**PAGE TEXT**:
▽
# Ohio - Liquid Calcium Salter and Storage Tank



## CMAC (Oct 16, 2009)

Chemical Containers 300 gal. skid mounted sprayer. This unit is low profile in configuration that fits nicely in an 8' or 6'5" truck bed. Features a Hanney booster reel for sidewalk spraying. Hitch mounted spray bar. Honda GX Series motor with Banjo pump and valves. Rear LED scene lighting and LED Beacon. Also, will sell with 3000 gal. Storage tank 2" rigid transfer hose.

Downsizing operations and have 2 of the sprayers and storage tanks available. A perfect turnkey liquid salting operation. I will also provide contact information to Liquid Calcium Supplier who is able to provide Tanker load quantity.

$4000 for 1 sprayer and 1 storage tank
Or
$7000 for 2 sprayers and 2 storage tanks

PM for details and inspection.


----------



## John_DeereGreen (Jan 2, 2011)

Location?


----------



## CMAC (Oct 16, 2009)

North Canton, Ohio


----------



## Mark Oomkes (Dec 10, 2000)

Looks like a very nice setup...good luck with the sale!


----------



## CMAC (Oct 16, 2009)

Mark Oomkes said:


> Looks like a very nice setup...good luck with the sale!


Thanks. I appreciate the comments. I try to keep our keep very well maintained and user friendly while being efficient. Paid over $8k per set up and they have performed better than I had ever imagined. The days of bags and loading salt with skid steers are long gone.
△
**SET OF TASKS**:
A – From the sprayer sale thread, extract the passage starting at "Downsizing operations and" and ending at "Tanker load quantity.".
B – In the sprayer sale thread, what is the asking price for two sprayers and two storage tanks?
C – Continue the sprayer sale thread after its final sentence.
The items after this point are separate material, unrelated to the sprayer sale thread.

**RECORDED DATA**:
▽
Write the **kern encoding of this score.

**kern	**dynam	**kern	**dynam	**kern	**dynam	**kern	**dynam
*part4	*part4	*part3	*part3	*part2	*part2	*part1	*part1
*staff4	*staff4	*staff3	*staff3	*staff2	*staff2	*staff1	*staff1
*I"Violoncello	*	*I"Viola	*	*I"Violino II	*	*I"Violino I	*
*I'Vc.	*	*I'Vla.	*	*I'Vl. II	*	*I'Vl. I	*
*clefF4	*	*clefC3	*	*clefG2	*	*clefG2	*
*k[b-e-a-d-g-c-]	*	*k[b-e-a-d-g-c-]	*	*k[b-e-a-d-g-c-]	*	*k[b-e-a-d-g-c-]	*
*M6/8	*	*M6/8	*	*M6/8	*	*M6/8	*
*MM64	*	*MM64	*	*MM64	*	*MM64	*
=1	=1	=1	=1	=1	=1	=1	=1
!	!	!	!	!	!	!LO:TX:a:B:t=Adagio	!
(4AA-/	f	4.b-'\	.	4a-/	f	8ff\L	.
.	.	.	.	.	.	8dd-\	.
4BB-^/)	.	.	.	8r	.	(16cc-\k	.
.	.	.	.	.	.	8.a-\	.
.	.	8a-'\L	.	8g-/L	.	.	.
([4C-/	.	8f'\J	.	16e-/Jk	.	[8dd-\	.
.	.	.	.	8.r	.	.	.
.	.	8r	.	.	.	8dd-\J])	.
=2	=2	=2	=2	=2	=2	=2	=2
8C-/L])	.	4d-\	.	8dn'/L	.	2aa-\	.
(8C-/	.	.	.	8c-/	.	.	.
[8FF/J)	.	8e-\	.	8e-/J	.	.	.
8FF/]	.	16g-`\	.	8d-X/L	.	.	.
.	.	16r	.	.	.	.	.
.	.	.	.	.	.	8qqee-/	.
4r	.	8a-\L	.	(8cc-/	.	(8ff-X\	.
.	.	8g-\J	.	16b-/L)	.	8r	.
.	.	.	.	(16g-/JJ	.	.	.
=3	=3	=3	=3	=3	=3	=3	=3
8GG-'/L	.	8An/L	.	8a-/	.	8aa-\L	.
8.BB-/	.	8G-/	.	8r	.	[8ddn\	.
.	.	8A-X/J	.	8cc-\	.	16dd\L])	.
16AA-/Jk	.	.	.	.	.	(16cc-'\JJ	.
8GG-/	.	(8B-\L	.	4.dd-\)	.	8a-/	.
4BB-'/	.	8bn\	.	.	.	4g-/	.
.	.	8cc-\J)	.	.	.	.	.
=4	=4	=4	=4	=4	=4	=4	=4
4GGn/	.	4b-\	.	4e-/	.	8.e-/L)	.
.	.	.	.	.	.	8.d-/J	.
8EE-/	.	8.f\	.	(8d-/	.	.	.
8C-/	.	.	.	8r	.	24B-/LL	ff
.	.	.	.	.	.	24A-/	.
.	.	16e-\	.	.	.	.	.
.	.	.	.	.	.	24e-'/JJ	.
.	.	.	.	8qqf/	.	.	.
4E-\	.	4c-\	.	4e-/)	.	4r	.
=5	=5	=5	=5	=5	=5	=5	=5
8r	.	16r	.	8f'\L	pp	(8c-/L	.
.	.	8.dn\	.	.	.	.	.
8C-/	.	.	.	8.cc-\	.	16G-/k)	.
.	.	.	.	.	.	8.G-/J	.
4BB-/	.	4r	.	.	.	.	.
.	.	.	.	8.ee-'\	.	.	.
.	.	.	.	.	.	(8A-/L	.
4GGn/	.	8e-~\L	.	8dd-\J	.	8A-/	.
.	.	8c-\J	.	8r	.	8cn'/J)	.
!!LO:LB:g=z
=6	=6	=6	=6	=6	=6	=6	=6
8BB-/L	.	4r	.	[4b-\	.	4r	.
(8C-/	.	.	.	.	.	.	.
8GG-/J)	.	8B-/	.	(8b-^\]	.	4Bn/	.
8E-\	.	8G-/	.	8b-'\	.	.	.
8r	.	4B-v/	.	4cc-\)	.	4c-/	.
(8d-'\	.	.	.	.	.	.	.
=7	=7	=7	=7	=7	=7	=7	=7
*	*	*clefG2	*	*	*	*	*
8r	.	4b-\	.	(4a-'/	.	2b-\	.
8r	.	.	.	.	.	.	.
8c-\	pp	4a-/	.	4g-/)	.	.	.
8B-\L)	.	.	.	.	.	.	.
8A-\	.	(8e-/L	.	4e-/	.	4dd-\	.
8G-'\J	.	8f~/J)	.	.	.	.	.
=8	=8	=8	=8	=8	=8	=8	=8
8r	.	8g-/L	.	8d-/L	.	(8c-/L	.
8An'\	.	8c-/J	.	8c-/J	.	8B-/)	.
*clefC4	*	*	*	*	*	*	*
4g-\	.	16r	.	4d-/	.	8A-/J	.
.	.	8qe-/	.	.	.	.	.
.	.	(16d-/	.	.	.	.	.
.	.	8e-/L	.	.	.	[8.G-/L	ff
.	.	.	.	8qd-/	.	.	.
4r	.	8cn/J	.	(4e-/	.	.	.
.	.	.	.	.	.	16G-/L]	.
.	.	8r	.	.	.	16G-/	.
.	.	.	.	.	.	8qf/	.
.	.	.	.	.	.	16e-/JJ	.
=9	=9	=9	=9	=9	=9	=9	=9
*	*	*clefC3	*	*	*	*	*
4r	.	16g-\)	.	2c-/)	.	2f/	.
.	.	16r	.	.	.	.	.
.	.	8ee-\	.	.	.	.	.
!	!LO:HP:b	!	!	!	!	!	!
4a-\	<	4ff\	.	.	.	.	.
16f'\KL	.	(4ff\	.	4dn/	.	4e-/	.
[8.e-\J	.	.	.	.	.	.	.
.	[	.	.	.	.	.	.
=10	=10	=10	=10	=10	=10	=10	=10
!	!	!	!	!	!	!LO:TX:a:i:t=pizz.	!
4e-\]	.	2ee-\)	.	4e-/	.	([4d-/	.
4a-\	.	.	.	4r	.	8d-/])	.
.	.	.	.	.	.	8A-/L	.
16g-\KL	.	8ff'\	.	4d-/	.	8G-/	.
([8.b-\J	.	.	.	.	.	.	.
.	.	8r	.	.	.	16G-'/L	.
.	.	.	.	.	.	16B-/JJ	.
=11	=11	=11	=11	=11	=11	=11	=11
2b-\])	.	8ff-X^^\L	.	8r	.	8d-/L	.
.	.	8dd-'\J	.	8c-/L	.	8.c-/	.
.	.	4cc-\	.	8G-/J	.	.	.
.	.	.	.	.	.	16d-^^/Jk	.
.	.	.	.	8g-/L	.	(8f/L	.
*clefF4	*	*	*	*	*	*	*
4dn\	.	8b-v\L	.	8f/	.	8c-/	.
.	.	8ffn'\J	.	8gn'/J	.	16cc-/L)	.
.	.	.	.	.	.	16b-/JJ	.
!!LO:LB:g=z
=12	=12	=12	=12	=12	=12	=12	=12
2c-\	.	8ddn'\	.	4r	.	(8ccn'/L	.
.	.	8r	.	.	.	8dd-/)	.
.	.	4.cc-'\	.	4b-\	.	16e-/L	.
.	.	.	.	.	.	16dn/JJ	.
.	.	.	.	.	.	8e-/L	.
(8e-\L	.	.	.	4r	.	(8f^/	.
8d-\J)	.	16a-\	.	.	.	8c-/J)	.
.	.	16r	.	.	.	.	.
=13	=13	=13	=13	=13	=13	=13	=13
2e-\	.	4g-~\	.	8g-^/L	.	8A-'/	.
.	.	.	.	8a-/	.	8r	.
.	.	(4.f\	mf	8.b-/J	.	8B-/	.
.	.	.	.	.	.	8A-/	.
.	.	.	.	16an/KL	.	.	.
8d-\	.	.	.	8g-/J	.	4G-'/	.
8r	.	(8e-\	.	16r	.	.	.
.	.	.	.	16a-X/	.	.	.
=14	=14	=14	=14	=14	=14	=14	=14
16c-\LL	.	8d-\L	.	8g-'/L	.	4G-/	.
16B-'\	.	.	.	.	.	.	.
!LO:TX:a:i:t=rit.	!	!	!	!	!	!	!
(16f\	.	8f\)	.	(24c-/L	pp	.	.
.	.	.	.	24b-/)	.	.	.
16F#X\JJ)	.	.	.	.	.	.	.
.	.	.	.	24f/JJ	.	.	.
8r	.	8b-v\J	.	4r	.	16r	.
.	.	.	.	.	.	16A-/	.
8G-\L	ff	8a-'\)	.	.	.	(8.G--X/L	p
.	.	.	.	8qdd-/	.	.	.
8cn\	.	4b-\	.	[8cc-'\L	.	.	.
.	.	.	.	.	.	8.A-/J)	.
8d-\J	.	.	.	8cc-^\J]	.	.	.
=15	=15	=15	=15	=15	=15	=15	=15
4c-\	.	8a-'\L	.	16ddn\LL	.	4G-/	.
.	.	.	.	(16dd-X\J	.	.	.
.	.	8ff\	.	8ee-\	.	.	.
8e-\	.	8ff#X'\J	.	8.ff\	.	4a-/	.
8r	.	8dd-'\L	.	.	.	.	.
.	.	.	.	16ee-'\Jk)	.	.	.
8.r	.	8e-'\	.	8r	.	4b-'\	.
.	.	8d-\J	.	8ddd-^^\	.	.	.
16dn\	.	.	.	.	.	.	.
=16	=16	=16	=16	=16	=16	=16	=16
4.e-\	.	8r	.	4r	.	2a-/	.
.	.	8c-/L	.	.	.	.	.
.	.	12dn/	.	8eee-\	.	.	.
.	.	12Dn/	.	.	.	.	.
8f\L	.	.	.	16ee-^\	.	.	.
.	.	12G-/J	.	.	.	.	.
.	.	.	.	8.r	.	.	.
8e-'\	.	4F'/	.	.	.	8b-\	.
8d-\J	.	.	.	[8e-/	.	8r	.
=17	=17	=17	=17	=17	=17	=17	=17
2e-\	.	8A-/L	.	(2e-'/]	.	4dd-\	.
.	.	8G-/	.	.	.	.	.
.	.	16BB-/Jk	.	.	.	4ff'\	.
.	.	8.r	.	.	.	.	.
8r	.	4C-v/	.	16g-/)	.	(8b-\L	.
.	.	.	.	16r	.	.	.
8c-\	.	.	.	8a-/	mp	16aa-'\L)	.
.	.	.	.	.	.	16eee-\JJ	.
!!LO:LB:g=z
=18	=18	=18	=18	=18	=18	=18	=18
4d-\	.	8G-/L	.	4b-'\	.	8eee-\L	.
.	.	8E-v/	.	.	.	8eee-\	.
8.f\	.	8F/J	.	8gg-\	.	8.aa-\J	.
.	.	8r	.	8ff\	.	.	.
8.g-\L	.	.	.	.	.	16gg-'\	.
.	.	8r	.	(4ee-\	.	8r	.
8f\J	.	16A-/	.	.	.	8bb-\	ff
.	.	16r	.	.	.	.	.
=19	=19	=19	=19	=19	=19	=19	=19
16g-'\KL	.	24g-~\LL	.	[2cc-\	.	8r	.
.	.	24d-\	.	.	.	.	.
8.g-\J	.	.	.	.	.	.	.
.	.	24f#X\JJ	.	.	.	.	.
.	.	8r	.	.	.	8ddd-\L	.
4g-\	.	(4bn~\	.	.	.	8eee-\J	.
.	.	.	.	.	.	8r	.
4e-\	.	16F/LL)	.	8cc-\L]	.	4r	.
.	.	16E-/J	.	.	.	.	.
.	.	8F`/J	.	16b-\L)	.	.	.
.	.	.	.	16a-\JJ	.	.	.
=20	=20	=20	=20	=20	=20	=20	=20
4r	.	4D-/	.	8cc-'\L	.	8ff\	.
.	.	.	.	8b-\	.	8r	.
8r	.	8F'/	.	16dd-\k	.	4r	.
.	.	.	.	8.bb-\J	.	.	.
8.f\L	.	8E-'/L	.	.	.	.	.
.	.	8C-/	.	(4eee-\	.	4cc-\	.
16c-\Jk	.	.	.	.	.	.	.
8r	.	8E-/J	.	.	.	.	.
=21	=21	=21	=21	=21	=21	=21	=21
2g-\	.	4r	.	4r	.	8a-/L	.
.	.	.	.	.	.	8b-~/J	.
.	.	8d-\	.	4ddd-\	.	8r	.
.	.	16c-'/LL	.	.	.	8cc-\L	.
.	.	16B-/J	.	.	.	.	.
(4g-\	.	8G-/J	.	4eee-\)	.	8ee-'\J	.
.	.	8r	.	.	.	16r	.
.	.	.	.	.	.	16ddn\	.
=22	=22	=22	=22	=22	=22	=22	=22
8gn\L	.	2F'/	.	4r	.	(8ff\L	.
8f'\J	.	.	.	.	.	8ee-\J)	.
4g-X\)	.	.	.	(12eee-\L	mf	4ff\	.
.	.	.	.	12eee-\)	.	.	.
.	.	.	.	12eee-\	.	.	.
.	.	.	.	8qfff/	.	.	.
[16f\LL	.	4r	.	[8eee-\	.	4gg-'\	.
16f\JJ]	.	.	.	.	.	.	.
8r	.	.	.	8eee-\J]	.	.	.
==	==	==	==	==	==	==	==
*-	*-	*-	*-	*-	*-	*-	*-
△
**RESPONSES FOR EACH TASK**:
A –
Downsizing operations and have 2 of the sprayers and storage tanks available. A perfect turnkey liquid salting operation. I will also provide contact information to Liquid Calcium Supplier who is able to provide Tanker load quantity.

B – $7000

C –
----------



## CMAC (Oct 16, 2009)

Bump. Will consider offers


----------



## CMAC (Oct 16, 2009)

Here are some answers to a few of the common questions that I am receiving. Feel free to ask any additional questions as needed. Thanks


1. What is the diameter of the tank?
Approximately

108” diameter x 88” T

2. What are the dimensions of the skid unit?

49” W x 89” L x 36” H

3. How do you control flow, say applying 70 gallons per acre on one job and 50 on another?

There is a flow meter on the back. What we did is zero out the meter on arrival at location. Run material until adequate / desired coverage is achieved then document this. Typically this would only need to be done once per customer then you can calculate a per trip charge moving forward. Much more accurate than overspreading salt or dry Calcium bags.


4. What year was the equipment bought?

Initial unit in 2014 and second in 2015. Both have been maintained and will include new spare parts if purchased as complete package.


***** other benefits ****
-no heavy lifting of bags
-no skid steer needed
-lower effective temperatures than salt
-less corrosion of application trucks
-increases plowing and shoveling efficiency due heat being held in pavement. 
-no flashover icing after snow is removed.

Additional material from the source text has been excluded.